Шатровы (Книга 1) (Югов) - страница 158

Но разве можно тот случай сравнить с тем и глубоким и длительным хирургическим вмешательством, что предстоит сейчас? У девочки был ничтожный прокол иголкою складочки кожи - вот и все испытание обезболивания, а здесь?! И Никита внутренним зрением врача увидел, внутренним слухом услышал и длинный взрез живой кожи; и страшный, даже для привычного, хруст живого иссекаемого ребра, когда оно перекусывается хирургическими щипцами-кусачками; и весь этот холодный, жестко сверкающий никель хирургического инструментария, его нерадостное, душу леденящее звяканье; и сосредоточенное посапывание хирурга, склонившегося над разверстой кровавой раной; и почти безмолвную подачу сестрою то всевозможных зажимов для останавливания крови, то изогнутых вилок-крючков для раздвигания разреза, то комками захваченных в корнцанг пластин марли - как быстро из белоснежных становятся розовыми они, погруженные в рану!

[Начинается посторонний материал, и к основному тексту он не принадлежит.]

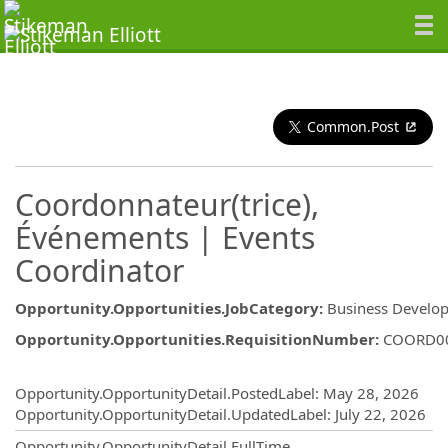
Common.Post
Coordonnateur(trice),
Événements | Events
Coordinator
Opportunity.Opportunities.JobCategory
:
Business Develo
Opportunity.Opportunities.RequisitionNumber
:
COORD0
Opportunity.Create.Publishing
Opportunity.OpportunityDetail.PostedLabel
:
May 28, 2026
Opportunity.OpportunityDetail.UpdatedLabel
:
July 22, 2026
Opportunity.OpportunityDetail.FullTime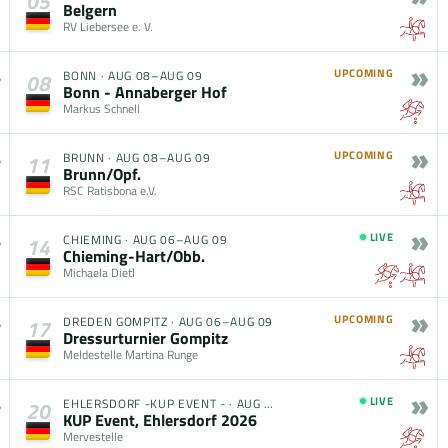
05
Belgern
RV Liebersee e. V.
»
UPCOMING
BONN
·
AUG 08–AUG 09
08
Bonn - Annaberger Hof
Markus Schnell
»
UPCOMING
BRUNN
·
AUG 08–AUG 09
11
Brunn/Opf.
RSC Ratisbona e.V.
»
LIVE
CHIEMING
·
AUG 06–AUG 09
14
Chieming-Hart/Obb.
Michaela Dietl
»
UPCOMING
DREDEN GOMPITZ
·
AUG 06–AUG 09
17
Dressurturnier Gompitz
Meldestelle Martina Runge
»
LIVE
EHLERSDORF -KUP EVENT -
·
AUG 05–AUG 09
20
KUP Event, Ehlersdorf 2026
Mervestelle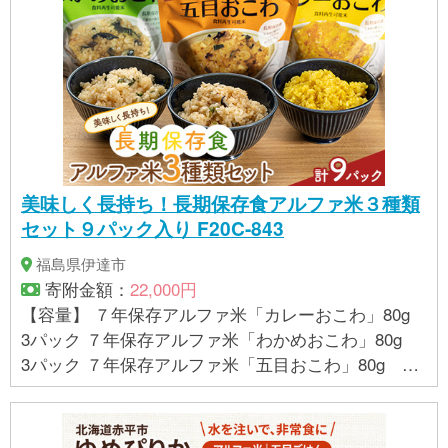
間
美味しく長持ち！長期保存食アルファ米３種類
セット９パック入り F20C-843
福島県伊達市
寄附金額：
22,000円
【容量】 ７年保存アルファ米「カレーおこわ」80g
3パック ７年保存アルファ米「わかめおこわ」80g
3パック ７年保存アルファ米「五目おこわ」80g 3
パック ※すべてお湯を注いで、出来上がりには230g
程度になります。 【消費期限】 製造・加工後 7年
間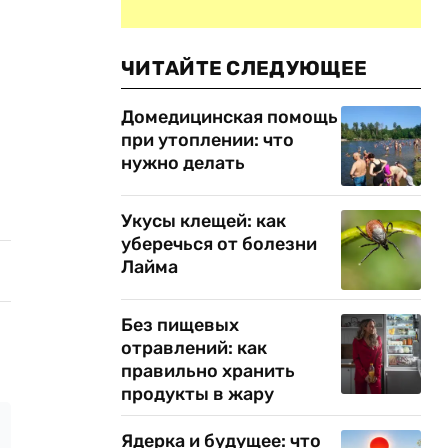
ЧИТАЙТЕ СЛЕДУЮЩЕЕ
Домедицинская помощь
при утоплении: что
нужно делать
Укусы клещей: как
уберечься от болезни
Лайма
Без пищевых
отравлений: как
правильно хранить
продукты в жару
Ядерка и будущее: что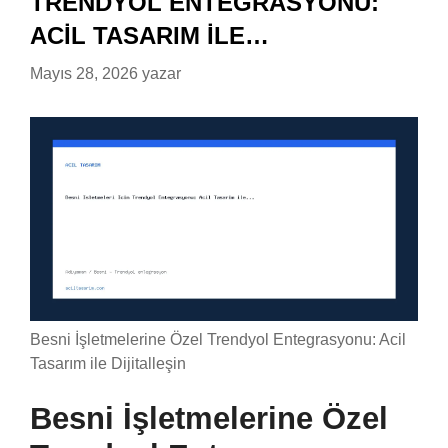
TRENDYOL ENTEGRASYONU:
ACIL TASARIM ILE…
Mayıs 28, 2026
yazar
Besni İşletmelerine Özel Trendyol Entegrasyonu: Acil
Tasarım ile Dijitalleşin
Besni İşletmelerine Özel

Операция, которая предстоит Ермакову, продлится в лучшем случае полтора часа! И выдержать это все под гипнозом?! Нет, его, Никиту Шатрова, несомненно, фанатиком, безумцем назовет доктор Ерофеев. Да и не согласится, конечно. Но ведь у Токарского выходило, у Подъяпольского выходило!

Предчувствие его оправдалось. Приехавший вскоре хирург только фыркнул сердито, потряс в безмолвном изумлении рукою и, по семинарской своей привычке бычась из-под косой челки, с нарочитой опасливостью обошел сидящего в кресле Никиту, устанавливая на лучшую видимость очки в железной оправе.

Никита рассмеялся:

- Что? Сомневаетесь, коллега, в моем душевном здравии?

От столь откровенного вопроса доктор Ерофеев смутился:

- То есть нет... Я, вы знаете, преисполнен самого глубочайшего почтения ко всему вашему семейству. Перед вашими познаниями, мой юный друг, готов преклоняться... Но... я не понимаю, я не понимаю. Я знаю, что вы в таком вопросе шутить не станете!

В семье Шатровых доктора Ерофеева, Якова Петровича, глубоко чтили и считали своим, близким человеком. Это был один из тех провинциальных хирургов-трудовиков, которые, как принято о них говорить, звезд с неба не хватают и до седых волос все слывут заведомой посредственностью и неудачниками. И это длится до тех пор, пока вдруг не узнают, что сам Федоров, или Спасокукоцкий, или другой кто из знаменитейших хирургов пожелал иметь именно эту самую провинциальную посредственность своим ближайшим помощником; или пока вдруг на очередном хирургическом съезде имя его не прозвучит в числе лучших хирургов России.

Так было и с Яковом Петровичем Ерофеевым.

В конце концов, зная и сам безнадежное состояние Степана, хирург согласился вести операцию под гипнозом. Только он обеспечил себе возможность, если больной проснется, в любой миг перейти на наркоз.